Attorney General Pam Bondi announced on Dec. 29 that the Department of Justice has been investigating Minnesota’s recently exposed fraud for months and that nearly 100 individuals have been charged since 2022, 85 of whom are of Somali descent.
Bondi credited independent journalist Nick Shirley for posting a video that reported $110 million of alleged and proven fraud. In the video, which has garnered more than 132 million views on X, Shirley knocks on doors at Somali-owned day cares and autism and health care businesses in Minnesota.
The attorney general said that more than 60 individuals have already been found guilty in court.
“[Shirley’s] work has helped show Americans the scale of fraud in Tim Walz’s Minnesota,” Bondi posted on X, adding that more prosecutions are coming.
Bondi said the DOJ, along with U.S. Attorney General for Minnesota Daniel Rosen, has been working to build cases against the alleged fraudsters. Rosen was appointed to his position in October.
She said her agency has also worked closely with other federal partners, such as Treasury Secretary Scott Bessent, Homeland Security Secretary Kristi Noem, Housing and Urban Development Secretary Scott Turner, and Labor Secretary Lori Chavez-DeRemer, on the prosecutions.
Bondi’s X post highlighted several Minnesota cases that have already been prosecuted.
Chavez-DeRemer, in a social media post, accused state leaders such as Walz and Rep. Ilhan Omar (D-Minn.) of allowing the fraud scheme to develop.
“We will bring an end to the Somali fraud network,” the Department of Labor posted on X.
Minnesota Gov. Tim Walz’s office did not immediately respond to a request for comment.

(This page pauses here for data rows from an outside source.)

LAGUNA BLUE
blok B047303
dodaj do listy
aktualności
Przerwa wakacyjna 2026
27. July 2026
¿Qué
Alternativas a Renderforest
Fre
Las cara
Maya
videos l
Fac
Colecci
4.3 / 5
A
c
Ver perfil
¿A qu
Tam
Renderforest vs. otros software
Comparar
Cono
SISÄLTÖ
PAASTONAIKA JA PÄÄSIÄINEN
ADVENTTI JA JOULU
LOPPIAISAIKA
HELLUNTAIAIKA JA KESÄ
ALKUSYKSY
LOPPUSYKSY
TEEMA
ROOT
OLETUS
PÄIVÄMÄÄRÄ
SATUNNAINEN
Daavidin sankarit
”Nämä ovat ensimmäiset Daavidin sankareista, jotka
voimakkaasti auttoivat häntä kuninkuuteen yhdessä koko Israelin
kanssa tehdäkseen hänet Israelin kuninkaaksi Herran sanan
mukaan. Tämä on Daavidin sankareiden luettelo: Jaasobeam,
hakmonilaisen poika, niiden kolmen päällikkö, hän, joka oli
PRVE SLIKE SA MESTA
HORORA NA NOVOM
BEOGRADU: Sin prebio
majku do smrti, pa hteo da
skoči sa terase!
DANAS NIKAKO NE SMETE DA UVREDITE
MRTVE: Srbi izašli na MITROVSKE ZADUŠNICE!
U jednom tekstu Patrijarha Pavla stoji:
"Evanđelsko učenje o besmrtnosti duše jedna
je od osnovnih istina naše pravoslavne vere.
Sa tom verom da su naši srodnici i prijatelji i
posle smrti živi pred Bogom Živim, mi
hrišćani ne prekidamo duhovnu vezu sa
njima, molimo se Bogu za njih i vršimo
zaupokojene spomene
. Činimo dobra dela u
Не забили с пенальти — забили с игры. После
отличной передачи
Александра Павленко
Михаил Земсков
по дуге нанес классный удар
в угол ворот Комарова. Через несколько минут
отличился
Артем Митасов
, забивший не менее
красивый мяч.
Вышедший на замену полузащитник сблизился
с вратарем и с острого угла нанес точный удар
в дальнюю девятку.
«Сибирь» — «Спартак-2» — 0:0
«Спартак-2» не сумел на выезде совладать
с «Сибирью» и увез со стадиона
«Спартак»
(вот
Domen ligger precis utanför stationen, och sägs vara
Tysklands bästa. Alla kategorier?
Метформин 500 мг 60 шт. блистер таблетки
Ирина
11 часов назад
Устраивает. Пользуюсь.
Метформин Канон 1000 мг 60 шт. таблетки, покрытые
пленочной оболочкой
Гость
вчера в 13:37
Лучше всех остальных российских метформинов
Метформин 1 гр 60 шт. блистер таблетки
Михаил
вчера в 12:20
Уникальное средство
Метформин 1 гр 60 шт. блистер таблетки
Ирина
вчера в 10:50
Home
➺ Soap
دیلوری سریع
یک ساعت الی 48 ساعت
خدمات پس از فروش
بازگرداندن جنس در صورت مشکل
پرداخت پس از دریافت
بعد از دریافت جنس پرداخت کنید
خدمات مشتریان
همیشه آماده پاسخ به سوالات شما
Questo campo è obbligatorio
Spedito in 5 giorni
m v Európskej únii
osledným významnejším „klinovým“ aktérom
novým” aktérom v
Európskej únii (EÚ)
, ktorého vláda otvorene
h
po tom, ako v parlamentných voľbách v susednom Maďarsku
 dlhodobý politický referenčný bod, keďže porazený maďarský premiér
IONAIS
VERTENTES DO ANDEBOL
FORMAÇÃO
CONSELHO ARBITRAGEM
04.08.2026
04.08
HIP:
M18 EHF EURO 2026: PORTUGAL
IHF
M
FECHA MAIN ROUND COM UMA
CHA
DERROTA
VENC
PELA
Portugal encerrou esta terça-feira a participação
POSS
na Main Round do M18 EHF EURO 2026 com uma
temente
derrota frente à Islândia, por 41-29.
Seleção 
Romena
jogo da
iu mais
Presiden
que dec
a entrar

In one example, which Bondi described as the largest COVID-19 fraud case in the country, a federally funded child nutrition program called Feeding Our Future claimed to have provided millions of meals for children.
“Few, if any, were fed,” Bondi said in her announcement.
The attorney general reported that 78 defendants have been charged to date in the scam and that 57 have been convicted. Of the defendants, 72 are of Somali descent and five are currently fugitives in Africa, Bondi said.
She said that between $300 million and $400 million in U.S. taxpayer money has been sent to East Africa and the Middle East.
The scheme’s leader was sentenced to 28 years in prison and ordered to pay nearly $48 million in restitution, according to an August DOJ statement. The leader of the scam, Kenyan national Abdiaziz Shafii Farah, claimed to have served 18 million meals to children.
“This country gave Farah everything,“ then-acting U.S. Attorney Joseph Thompson said in August when arguing for a longer sentence. ”A home. Citizenship. A free college education. After that he went on to public employment with the state of Minnesota. And how did he repay this country and this state? By robbing us blind.”
Another defendant in the Feeding Our Future scheme, Abdimajid Mohamed Nur, was sentenced last month to 10 years in federal prison and ordered to pay nearly $48 million in restitution.
In Bondi’s X post, she said that more defendants involved in the massive amount of fraud attempted to bribe three jurors by delivering bags to their homes containing $120,000, a promise of more money if they voted to acquit at trial, and a note that read: “We are immigrants; they don’t respect or care about us. ... The government kept attacking Somali culture ... [and] was very racist.”
In another example, the attorney general detailed an autism treatment Medicaid scheme. The state-funded program was supposed to cost $20 million but ballooned to $200 million at taxpayers’ expense, Bondi alleged.
“Parents in the Somali community reported their children diagnosed as autistic, brought them into daycares disguised as ‘clinics,’ and received huge financial kickbacks,” Bondi said in an X post.
In another Medicaid scheme involving housing services for senior citizens and people with disabilities or mental illnesses, taxpayers were allegedly scammed out of $125 million per year. Eight alleged fraudsters have been charged and accused of starting fake LLCs, then signing up drug addicts and others in halfway houses for services that were never provided, Bondi alleged.
“I want to be clear on the scope of the crisis,” Thompson said. “What we see are schemes stacked upon schemes, draining resources meant for those in need. It feels never ending. I have spent my career as a fraud prosecutor and the depth of the fraud in Minnesota takes my breath away.”
The same day as the attorney general’s Dec. 29 announcement on X, Noem posted that agents were on the ground in Minnesota for a “massive” investigation into child care and other “rampant fraud.” Homeland Security also made a separate post, showing DHS agents walking into what appeared to be a smokeshop.
“The American people deserve answers on how their taxpayer money is being used and ARRESTS when abuse is found,” Homeland Security said in its post.
In an X post on Dec. 29, Shirley said there are serious threats being made against him.
Correction: A previous version of this article misstated the amount of restitution Abdimajid Mohamed Nur was ordered to pay and the number of people charged with day care fraud in Minnesota. The Epoch Times regrets the error.